Men’s volleyball is one of 11 programs Stanford is considering eliminating from its athletics department. AP Photo/Nam I. Ha.
The decline in enrollment nationwide has greater implications for small schools than for large, brand-name universities, which have no trouble attracting an inordinate number of applicants. At a school like Stanford, which announced the elimination of 11 of its 36 sports this summer, adding or retaining sports is unlikely to have the same positive effect on the university’s budget as it did at Fairleigh Dickinson.
Rather, Stanford’s decision to split nearly a third of its department – to which its talented alumni responded with dismay and protest – reflects the priorities that determine how the athletics department will allocate its revenue to provide each of its teams with the financial support it deems necessary. According to the school’s president, provost and athletics director, the financial model that supports 36 sports is not sustainable with a budget of about $140 million a year. In the 2018-19 academic year – according to the most recent data available – the Cardinals spent $56 million on non-athletic expenses, $44 million on their football and basketball teams and $40 million on 33 other teams combined.
The Stanford Cups also saw the participation of the prestigious men’s volleyball program. The decision sent shock waves through the sports community, including coaches like Carl France who had hoped to one day run their own program. If Stanford can’t survive this budget crisis, then logically, smaller schools looking to expand sports can.
France, who was an assistant coach with NYU’s AVCA Division III men’s team last year, said he remains optimistic about his chances of becoming a head coach one day.
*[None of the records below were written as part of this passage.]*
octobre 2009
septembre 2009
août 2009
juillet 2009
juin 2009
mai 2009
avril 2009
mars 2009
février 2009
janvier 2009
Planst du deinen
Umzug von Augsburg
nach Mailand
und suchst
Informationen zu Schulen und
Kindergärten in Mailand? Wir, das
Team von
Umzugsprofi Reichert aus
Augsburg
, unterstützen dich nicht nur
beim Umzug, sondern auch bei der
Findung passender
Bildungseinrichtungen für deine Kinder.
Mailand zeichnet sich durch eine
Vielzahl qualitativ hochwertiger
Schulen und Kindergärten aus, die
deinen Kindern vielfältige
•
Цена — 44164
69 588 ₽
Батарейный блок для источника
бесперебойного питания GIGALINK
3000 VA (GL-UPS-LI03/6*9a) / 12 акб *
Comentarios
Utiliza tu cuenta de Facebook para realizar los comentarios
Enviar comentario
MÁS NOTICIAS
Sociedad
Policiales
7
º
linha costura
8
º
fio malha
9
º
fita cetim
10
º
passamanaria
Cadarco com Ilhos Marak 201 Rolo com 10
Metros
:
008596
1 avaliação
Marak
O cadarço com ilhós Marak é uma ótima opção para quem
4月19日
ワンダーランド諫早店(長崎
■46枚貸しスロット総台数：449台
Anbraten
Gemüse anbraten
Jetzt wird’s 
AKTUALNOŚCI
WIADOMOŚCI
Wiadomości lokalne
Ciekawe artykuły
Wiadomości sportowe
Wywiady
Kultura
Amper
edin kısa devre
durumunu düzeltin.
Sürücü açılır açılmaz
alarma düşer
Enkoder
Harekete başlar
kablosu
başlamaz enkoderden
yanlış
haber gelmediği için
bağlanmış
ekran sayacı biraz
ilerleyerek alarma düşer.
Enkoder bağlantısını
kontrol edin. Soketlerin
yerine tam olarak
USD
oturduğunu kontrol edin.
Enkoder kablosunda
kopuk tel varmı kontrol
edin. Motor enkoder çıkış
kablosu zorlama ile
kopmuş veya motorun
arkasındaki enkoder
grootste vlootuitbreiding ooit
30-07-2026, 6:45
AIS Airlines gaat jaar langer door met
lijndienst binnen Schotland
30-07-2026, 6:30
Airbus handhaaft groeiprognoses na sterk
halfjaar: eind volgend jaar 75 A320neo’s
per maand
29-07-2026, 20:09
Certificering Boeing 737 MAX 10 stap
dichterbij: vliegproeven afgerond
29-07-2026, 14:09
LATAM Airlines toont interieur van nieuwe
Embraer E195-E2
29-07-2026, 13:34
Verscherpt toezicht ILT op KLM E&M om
But due to pandemic-related budget cuts, he wasn’t sure when such an opportunity would arise.
According to France, the sport felt like it was taking two steps forward and three steps back. Everyone was scared. We should all be tired of it.
Then, in January, Fairleigh Dickinson announced her intention to start a new program from scratch. France said he went from pleasant surprise to euphoria when he received a call from Gurbut in early February telling him he had been chosen to build the new team.
I was delighted. … It will create great opportunities for many young people, France said. I think there are progressive people here who believe in their vision of leadership through sport. FDU is in a good position to do so.
Hurlbut and Young say they wondered why more schools weren’t considering the same approach as Fairleigh Dickinson. They believe that one of the main reasons for these missed opportunities is the lack of proper communication between the athletics department and those who manage the university’s budget. They hope their decision to add more sports can inspire other schools to think about the benefits of developing their athletic departments.
We want others to think the same way, Hurlbut said. This is great for the growth of all these sports. This shows the value of Division I high school athletics. I hope this can turn the tide of sports competition and make people think differently.
Hurlbut said that since the announcement in January, he has received several calls from other schools evaluating their options for adding programs. However, the Knights remain a rarity in college sports this year.